When resistance exercise is present, additional protein can (very) modestly enhance gains in lean mass and strength, but the effects are small and saturable. More is not endlessly better.

A plastic jar of powdered supplement and a pair of dumbbells
Meta-analyses pooling dozens of resistance exercise training studies consistently show that the benefits of protein supplementation end at about 1.6 grams of protein per kilogram of body weight per day.
(Unsplash+/Pablo Merchan)

Protein and weight loss: managing expectations

Protein hype was especially evident in discussions of weight loss. Protein was credited with boosting metabolism, melting fat, preventing fat gain in perimenopause or suppressing appetite indefinitely. These claims sound appealing. They are also grossly overstated.

Protein does not cause weight loss on its own; you need an energy deficit for that. It does not meaningfully increase long-term energy expenditure, and while it can reduce appetite in short-term studies, these effects often diminish over time, leaving a small overall benefit.

Where protein does matter during weight loss is in helping preserve lean tissue, particularly when paired with resistance exercise. But even here, the protein effect is modest, and the distinction between lean mass and muscle mass is frequently blurred.

Protein without resistance exercise, during weight loss, does very little. Exercise is the major driver that helps lean mass retention. Protein is the supporting material.

Protein leverage: Real, but not limitless

Another concept that resurfaced in 2025 was protein leverage, the idea that humans eat until protein needs are met, potentially over-consuming energy when diets are lower in protein.

There is good evidence that protein leverage exists. But it operates within limits. Once basic protein needs are met, adding more protein does not continue to suppress appetite and depress energy intake endlessly. Notably, the intake at which protein’s appetite-suppressing effect wanes is, uncomfortably for social media pundits, only marginally higher than intakes people generally consume. Again, biology is not fooled by abundance.

Why did this happen in 2025?

My best explanation is that it often takes about 17 years for solid scientific evidence to filter into public awareness and practice.

Perhaps the social media world needed time to “do their research” — that is, read papers and form their conclusions — to catch up to what protein researchers had been doing for decades? But social media can spin things, and not always in the right direction.

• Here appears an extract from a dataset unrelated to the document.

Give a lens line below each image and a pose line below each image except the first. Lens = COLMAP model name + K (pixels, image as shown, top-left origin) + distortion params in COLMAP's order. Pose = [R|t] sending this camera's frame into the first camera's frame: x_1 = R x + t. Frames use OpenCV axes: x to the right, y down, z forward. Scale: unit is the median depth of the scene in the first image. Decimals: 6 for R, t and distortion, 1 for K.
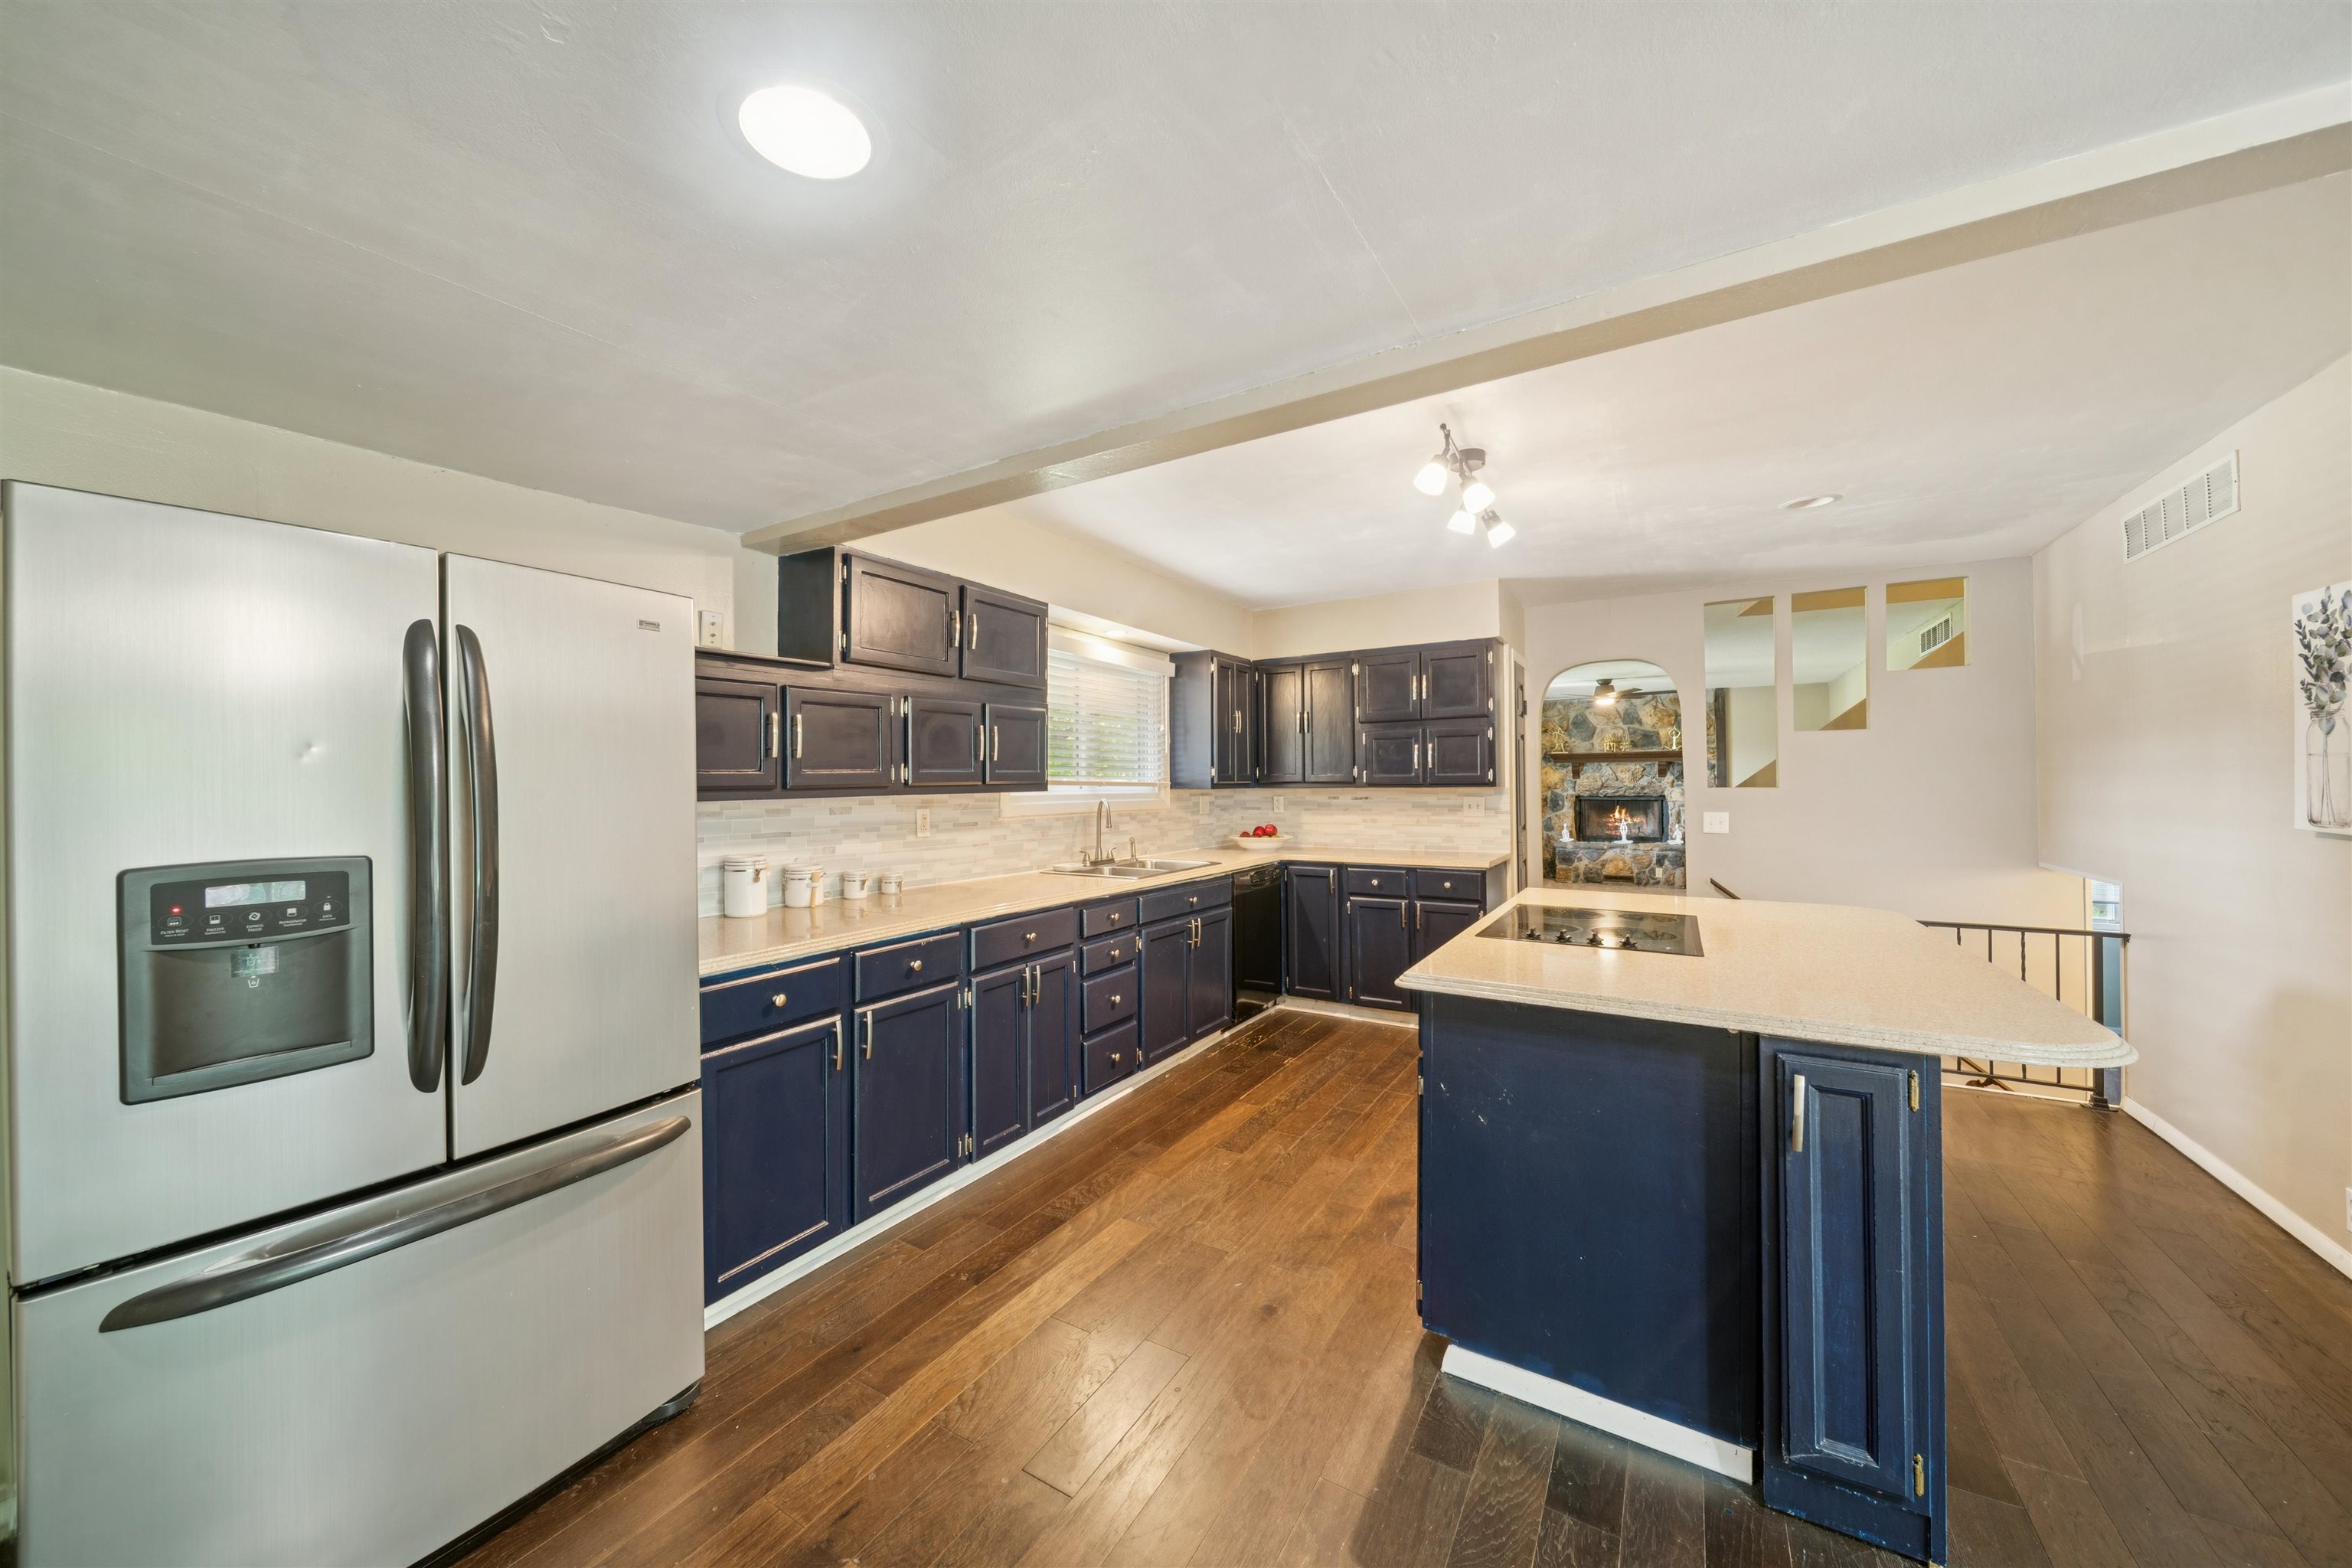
lens RADIAL K [[843.2, 0, 1148.6], [0, 843.2, 776.6], [0, 0, 1]] dist [-0.001502, -0.001575]
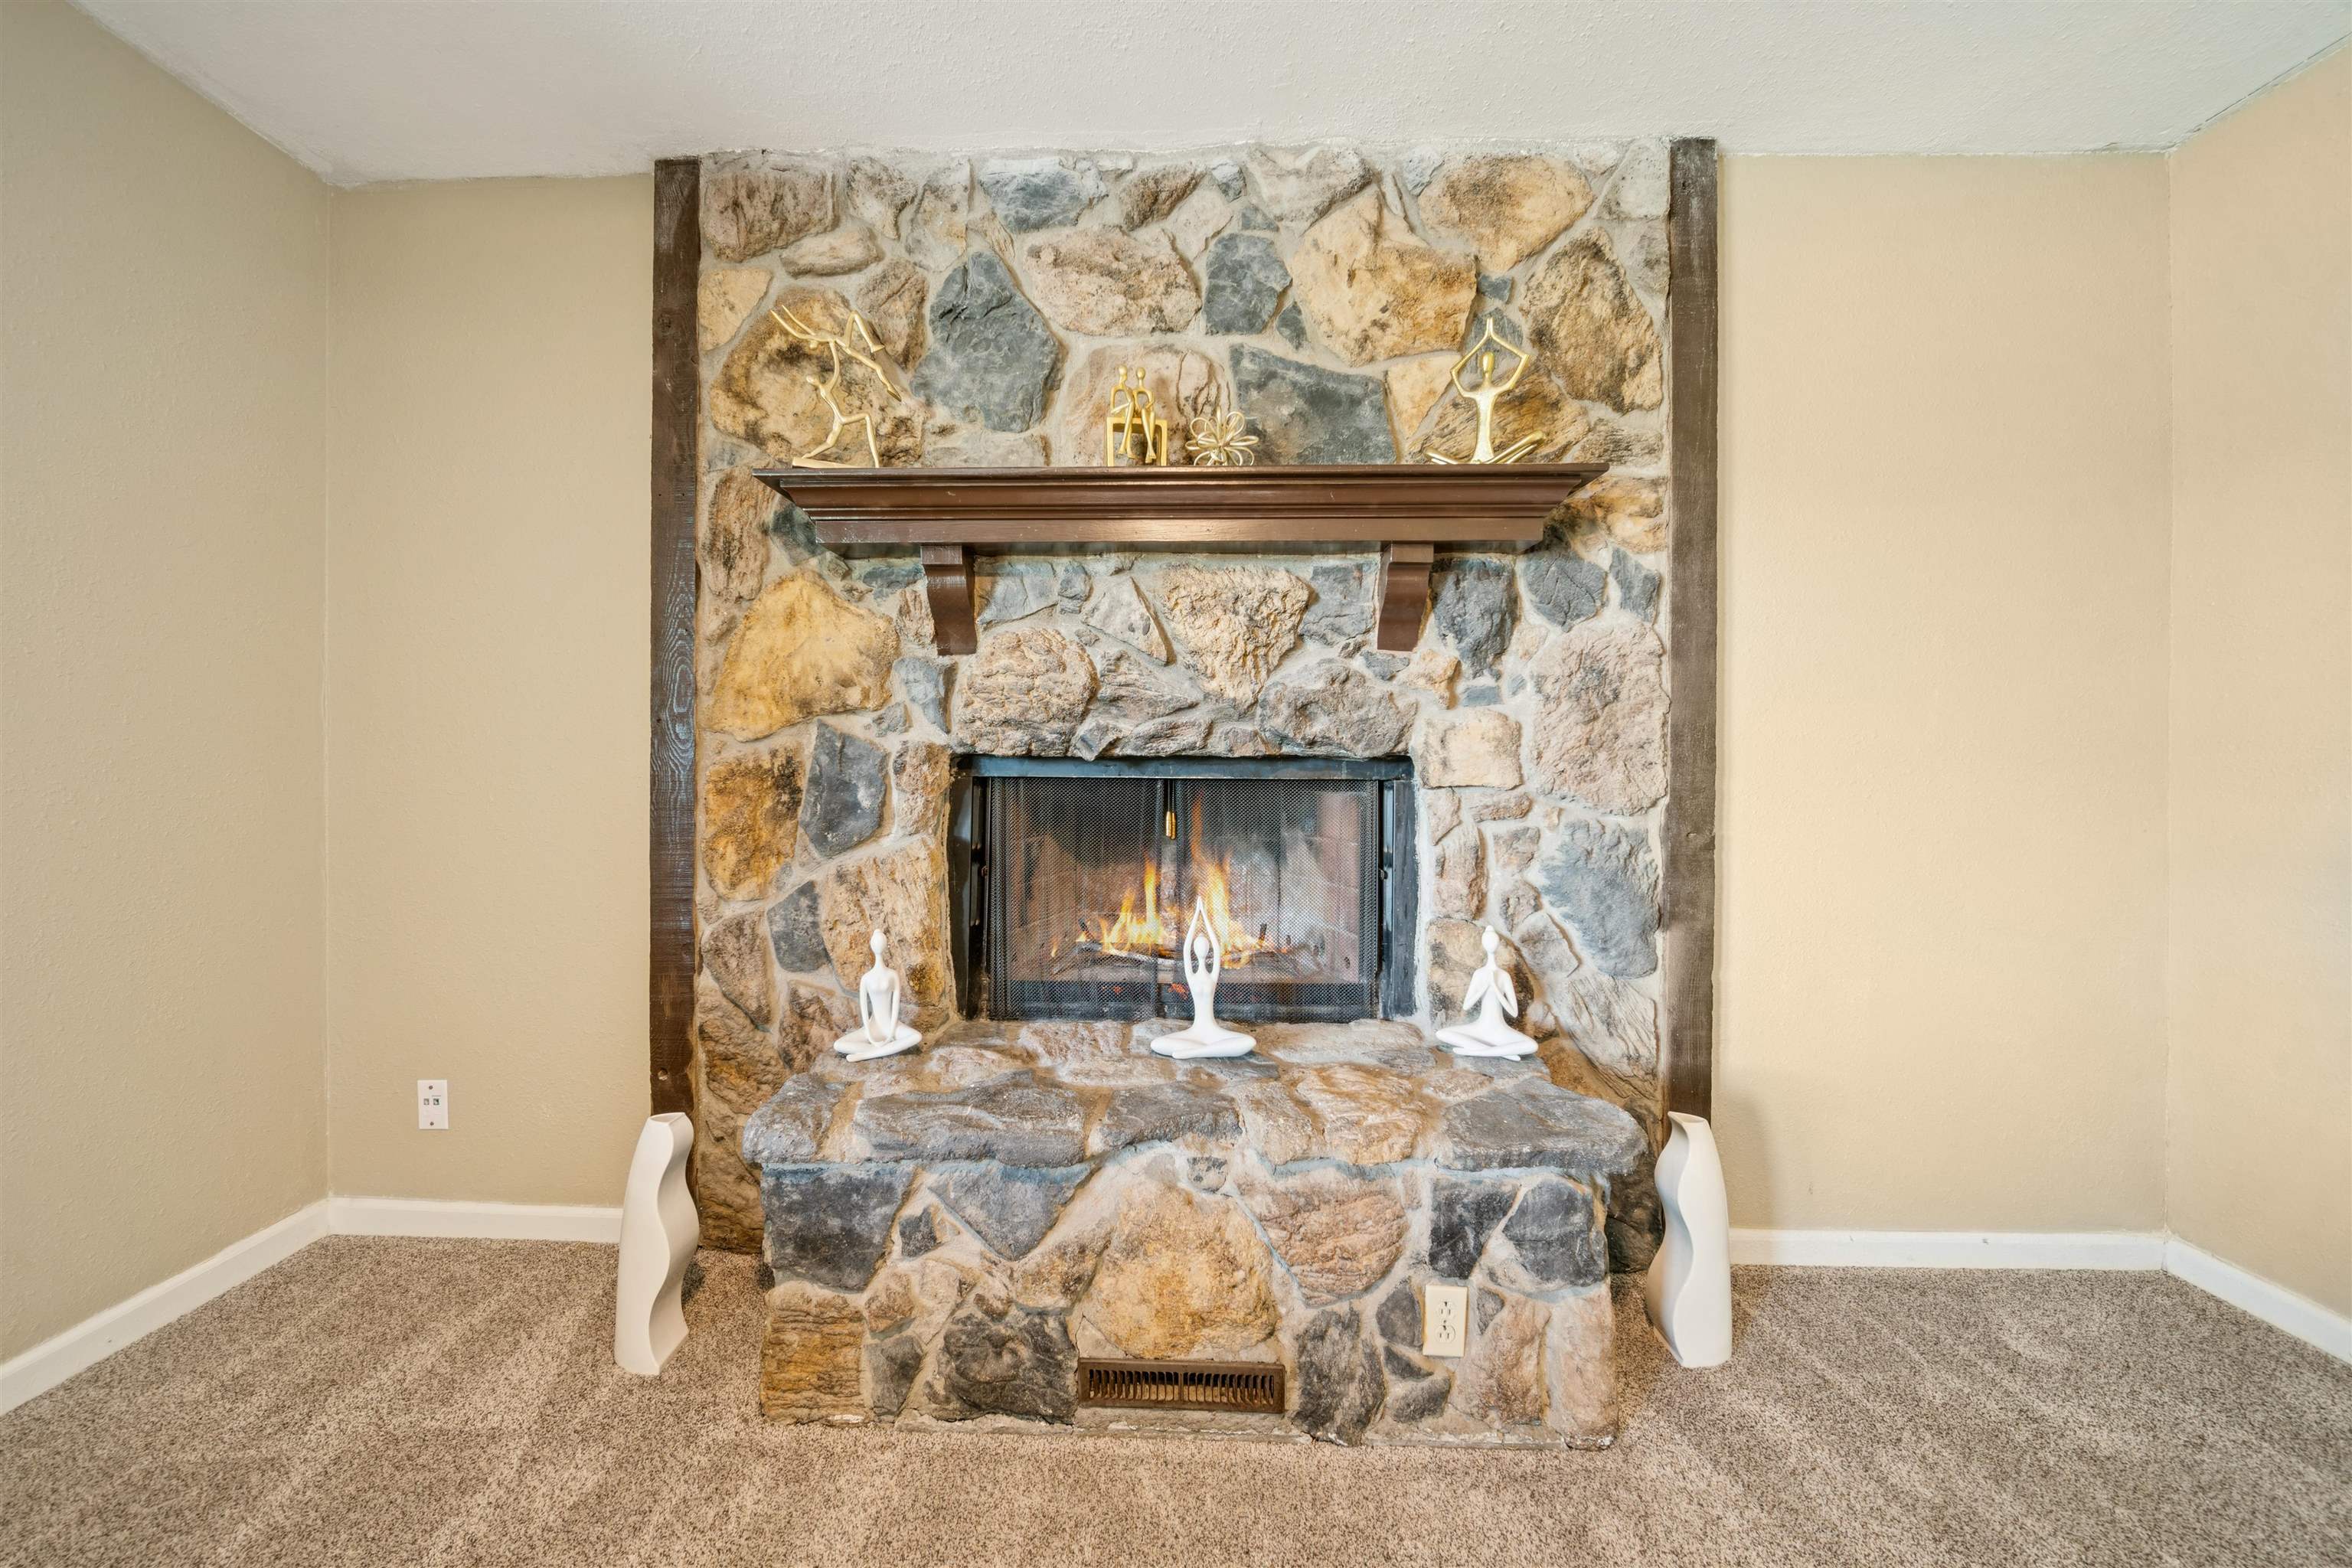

Protein research matured in the 1990s and early 2000s. We refined methods, tested dose responses and clarified mechanisms. What we are seeing now is not a scientific breakthrough, but a delayed cultural uptake, amplified by social media, marketing and a wellness industry that thrives on extremes.

Unfortunately, as another lesson learned in 2025, neither science nor nuance fares well online.

Bringing protein back to reality

Protein matters. It always has. It supports muscle, function and health across the lifespan. Many people, especially older adults, very likely benefit from consuming more than the RDA.

But 2025 was not the year protein finally got its due. It was the year protein was oversold, overvalued and overhyped. Protein supports adaptation; it does not cause it. It helps preserves lean tissues (which is not muscle) during weight loss; it does not drive fat loss. And beyond a certain point, more protein is simply more protein, not more benefit.

The science of protein has not been revolutionized; we just need to listen to it again.